(Task requirements)
1: Say whether each statement agrees with the comment thread about the code-hosting site below, answering yes or no and quoting the deciding words: (a) The site's font is described as generally too small. (b) A barebones CLI for auth already exists. (c) Code reviews are already available to try.
2: Pick up the comment thread about the code-hosting site below and continue it from its last comment.

(Quoted passage)
Content starts

But, I wanted to say thanks for posting this and being really open in the comments. It’s hard to get so much feedback so quickly. It’s a firehouse of criticism that’s hard to deal with.
You’re handling it well.
thank you for the empathy.
If anything since the keyboard shortcut already exists, you could always put it in little cursor menu at the bottom of the screen. But yeah up to you, I look forward to your progress.
i will also say on accessibility, i recognize the site is a bit too small font in general — and will fix it soon.
Personally while I appreciate something not being AI slop, writing something in Rust has no meaning to me.
and yeahhhh, i do try to be very non-marketing in all that i say, but something about the title made me a bit ambitious, apologies.
I see code reviews is in the roadmap, I can't wait to try it.
it's very convenient to be sent a link (or find it on hacker news) and to be able to click around files, read the README, understand what a repository is about without having to clone it and open locally. plus -- if you only need a barebones git server with no web UI, git provides this by default.
if the question is, will you build a CLI / what will be in it? the answer is yes, we do have a barebones CLI for auth as of now, do envision things like managing issues / PRs from the CLI, but want to make sure that strike the right balance there.

Content ends

(Stored data entries)
Content starts

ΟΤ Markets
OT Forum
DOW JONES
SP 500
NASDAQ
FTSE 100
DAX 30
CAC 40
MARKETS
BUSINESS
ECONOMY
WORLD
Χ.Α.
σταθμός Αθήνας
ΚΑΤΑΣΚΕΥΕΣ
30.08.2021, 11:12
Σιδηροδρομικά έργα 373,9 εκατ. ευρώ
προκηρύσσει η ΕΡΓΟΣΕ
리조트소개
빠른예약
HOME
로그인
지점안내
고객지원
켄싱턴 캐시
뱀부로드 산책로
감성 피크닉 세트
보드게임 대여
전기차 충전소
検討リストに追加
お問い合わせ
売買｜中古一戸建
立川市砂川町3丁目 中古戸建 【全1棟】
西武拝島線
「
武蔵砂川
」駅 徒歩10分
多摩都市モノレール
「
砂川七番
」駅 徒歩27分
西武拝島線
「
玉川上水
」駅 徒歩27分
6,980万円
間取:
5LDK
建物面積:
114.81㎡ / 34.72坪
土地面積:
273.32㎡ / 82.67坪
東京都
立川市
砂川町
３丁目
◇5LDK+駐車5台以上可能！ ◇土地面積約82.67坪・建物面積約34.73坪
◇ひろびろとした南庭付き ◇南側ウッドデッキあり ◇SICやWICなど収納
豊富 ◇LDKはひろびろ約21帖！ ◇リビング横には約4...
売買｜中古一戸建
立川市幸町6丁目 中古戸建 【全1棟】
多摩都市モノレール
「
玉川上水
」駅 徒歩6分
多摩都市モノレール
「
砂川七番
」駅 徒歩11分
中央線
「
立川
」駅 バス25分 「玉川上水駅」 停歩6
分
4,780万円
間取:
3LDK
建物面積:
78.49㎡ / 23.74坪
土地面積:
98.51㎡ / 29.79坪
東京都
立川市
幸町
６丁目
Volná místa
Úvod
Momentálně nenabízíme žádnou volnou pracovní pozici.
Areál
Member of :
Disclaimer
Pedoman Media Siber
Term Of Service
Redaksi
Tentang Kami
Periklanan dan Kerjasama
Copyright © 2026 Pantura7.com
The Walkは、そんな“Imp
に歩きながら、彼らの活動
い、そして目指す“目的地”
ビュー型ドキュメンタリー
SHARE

Content ends

(Replies)
1:
(a) Yes: "i recognize the site is a bit too small font in general"
(b) Yes: "we do have a barebones CLI for auth as of now"
(c) No: "I see code reviews is in the roadmap, I can't wait to try it."

2:
i think TUIs can be deceptively hard to build well, and admittedly, it hasn't been a priority for us quite yet.
Don't try to make me install a random program if I can view it in my sandboxed browser safely.
Also, browsers have greasemonkey to help me personalize websites easily. TUIs don't.
This particular issue is solved in GitHub proper, and derives from the Windows 95 tree view widget [1], which I seem to remember from Windows 3.x but can't find a screenshot.
The hover behavior is just not an intuitive or accessible default. I can't imagine someone being able to use this if they have a hard time clicking without moving the mouse. It also wastes resources fetching file/directory contents while the user is moving the cursor to a predetermined file they presumably wish to open.
[1]: https://learn.microsoft.com/en-us/windows/win32/winauto/syst...
i think i will get rid of the change on hover, it is a distraction and perhaps was just my ambition to show people how fast we load.
edit: fixed
I was thinking about creating my own git forge given the unreliability of Github and I wouldn't be able to create just at the moment incredibly reliable software like git forge although I could use AI to create a minimalist piece of software, I didn't because I didn't want to create yet another AI slop fighting another AI slop (github/gitlab).
Forejo is incredible but I have always wanted to get more alternatives in this field.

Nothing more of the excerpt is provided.